PROBLEM STATEMENT — Transcribe exactly, and only, the lines from the one containing "[00:00.000]" through the last line of the data.

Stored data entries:
• • • •

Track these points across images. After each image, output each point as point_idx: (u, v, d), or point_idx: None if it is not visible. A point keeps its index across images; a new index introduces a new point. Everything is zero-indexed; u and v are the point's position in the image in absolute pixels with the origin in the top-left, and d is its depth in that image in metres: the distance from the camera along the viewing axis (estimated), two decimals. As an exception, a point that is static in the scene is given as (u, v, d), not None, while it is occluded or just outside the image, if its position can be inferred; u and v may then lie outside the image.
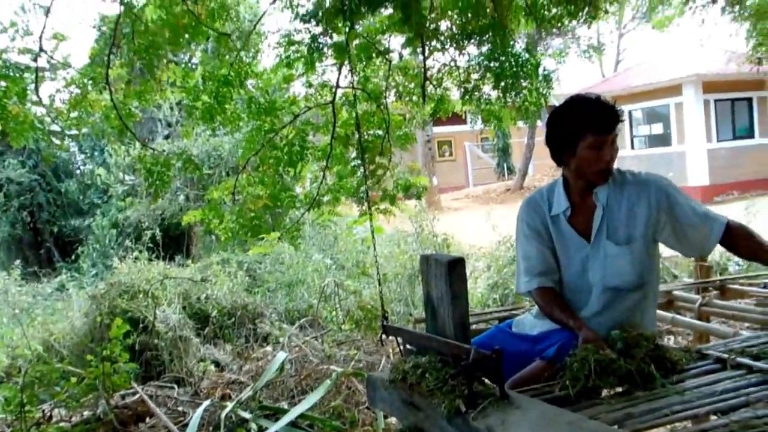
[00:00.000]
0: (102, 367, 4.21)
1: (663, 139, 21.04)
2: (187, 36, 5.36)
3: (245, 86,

• • • •

REPLY TO THE TASK —
[00:00.000]
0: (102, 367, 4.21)
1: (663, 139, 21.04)
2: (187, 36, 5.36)
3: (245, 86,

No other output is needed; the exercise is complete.